Encore insuffisamment prises en compte dans les études, la prévention et les parcours de soins, les femmes font face à des retards de diagnostic et à des inégalités persistantes, dans plusieurs domaines de santé.
La médecine se présente comme universelle, mais les parcours de santé ne reflètent pas toujours les besoins spécifiques des femmes. À l’occasion de la Journée internationale d’action pour la santé des femmes, le constat reste marqué par des écarts de prévention, de diagnostic et de prise en charge.
Les maladies cardiovasculaires en sont l’un des exemples les plus significatifs. Elles constituent la première cause de mortalité chez les femmes en France, avec environ 200 décès par jour. Les infarctus chez les femmes de moins de 50 ans ont triplé en quinze ans. Pourtant, les symptômes restent encore mal repérés, notamment parce qu’ils peuvent être atypiques, voire absents dans près de 40 % des cas. Cette méconnaissance contribue à des diagnostics plus tardifs et à une perte de chances.
Au-delà des maladies cardiovasculaires, d’autres angles morts persistent dans la santé des femmes. Elles sont davantage touchées par certains troubles : 15,6 % sont concernées par un épisode dépressif caractérisé, contre 9,3 % des hommes. Par ailleurs, l’endométriose, qui touche une femme sur dix, s’accompagne encore d’un retard moyen de diagnostic de sept ans. Le cancer du sein représente, lui, un tiers des nouveaux cas de cancers chez les femmes. Dans l’ensemble, 65 % des femmes déclarent être en bonne ou très bonne santé, contre 71 % des hommes.
La sous-représentation des femmes dans certaines études médicales contribue à produire des données moins complètes. Or, lorsque la recherche ne reflète pas suffisamment la diversité des patients, les recommandations de santé peuvent moins bien répondre aux besoins réels de l’ensemble de la population.

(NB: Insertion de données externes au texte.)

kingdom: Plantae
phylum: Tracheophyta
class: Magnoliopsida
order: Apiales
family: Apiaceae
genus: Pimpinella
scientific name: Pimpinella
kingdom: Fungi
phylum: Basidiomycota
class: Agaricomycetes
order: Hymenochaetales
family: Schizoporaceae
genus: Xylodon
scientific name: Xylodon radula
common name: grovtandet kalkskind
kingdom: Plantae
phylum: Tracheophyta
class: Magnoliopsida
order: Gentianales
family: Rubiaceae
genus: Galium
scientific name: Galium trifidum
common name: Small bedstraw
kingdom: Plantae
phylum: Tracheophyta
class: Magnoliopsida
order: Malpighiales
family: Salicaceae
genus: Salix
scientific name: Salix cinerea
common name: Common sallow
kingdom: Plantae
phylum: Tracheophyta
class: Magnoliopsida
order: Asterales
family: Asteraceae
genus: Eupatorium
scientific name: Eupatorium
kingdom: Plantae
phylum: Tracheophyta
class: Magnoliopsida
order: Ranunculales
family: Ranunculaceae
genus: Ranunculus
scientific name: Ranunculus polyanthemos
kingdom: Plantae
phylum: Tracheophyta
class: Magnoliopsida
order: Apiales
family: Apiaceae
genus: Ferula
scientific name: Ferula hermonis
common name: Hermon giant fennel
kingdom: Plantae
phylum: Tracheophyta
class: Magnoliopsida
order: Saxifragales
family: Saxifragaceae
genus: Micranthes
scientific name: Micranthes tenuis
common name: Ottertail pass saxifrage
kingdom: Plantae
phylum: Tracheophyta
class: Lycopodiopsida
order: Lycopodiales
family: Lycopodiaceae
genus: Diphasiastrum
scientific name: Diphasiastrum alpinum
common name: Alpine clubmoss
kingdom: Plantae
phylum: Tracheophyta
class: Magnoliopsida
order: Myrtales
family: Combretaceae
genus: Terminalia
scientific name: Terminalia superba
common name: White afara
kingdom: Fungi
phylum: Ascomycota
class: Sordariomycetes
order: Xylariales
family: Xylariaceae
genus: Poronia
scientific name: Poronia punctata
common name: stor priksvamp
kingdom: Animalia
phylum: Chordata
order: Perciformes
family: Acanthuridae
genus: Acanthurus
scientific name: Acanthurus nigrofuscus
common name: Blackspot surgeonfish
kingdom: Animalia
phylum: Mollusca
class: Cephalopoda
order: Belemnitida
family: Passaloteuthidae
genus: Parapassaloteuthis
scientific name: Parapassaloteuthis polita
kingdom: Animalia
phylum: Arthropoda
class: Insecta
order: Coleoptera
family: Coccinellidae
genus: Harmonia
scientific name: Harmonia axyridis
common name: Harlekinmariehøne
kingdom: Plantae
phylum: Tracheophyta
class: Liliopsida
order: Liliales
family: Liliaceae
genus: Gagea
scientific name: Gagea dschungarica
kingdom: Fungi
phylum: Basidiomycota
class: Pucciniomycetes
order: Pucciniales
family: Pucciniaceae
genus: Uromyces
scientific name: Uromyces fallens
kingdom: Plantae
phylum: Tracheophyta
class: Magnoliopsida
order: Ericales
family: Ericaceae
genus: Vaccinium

Plusieurs freins expliquent cette situation. Les contraintes familiales, professionnelles ou sociales peuvent limiter la participation aux études comme l’accès aux démarches de prévention. Ces déterminants sociaux pèsent sur la santé des femmes : 58,6 % d’entre elles déclarent avoir déjà renoncé à au moins un soin, contre 41,4 % des hommes. La charge mentale, les responsabilités familiales et les conditions de vie influencent leur capacité à consulter ou à s’engager dans un suivi régulier.
D’autres facteurs, souvent moins visibles, ont également des effets sur la santé et l’insertion sociale. La précarité menstruelle concerne une femme sur trois en France, soit environ quatre millions de personnes. Elle peut freiner la scolarité, l’accès à la santé et la participation à la vie sociale.
Face à ces constats, une recherche plus inclusive apparaît comme un levier essentiel. Mieux intégrer les femmes dans les études permettrait de mieux prendre en compte les différences liées au sexe, au genre, à l’environnement et aux conditions de vie. Cela suppose aussi de renforcer l’information des patientes, de faciliter l’accès à la prévention et de sensibiliser davantage les professionnels de santé.
Dans cette perspective, la Mutualité Française développe depuis plusieurs années des actions consacrées à la santé des femmes. Son réseau territorial propose notamment des ateliers sur les risques cardiovasculaires, des programmes en santé mentale et des actions d’information sur la ménopause, l’endométriose ou le dépistage des cancers. Ces initiatives prennent des formes variées, des conférences aux webinaires, en passant par des formats plus interactifs comme des escape games pédagogiques.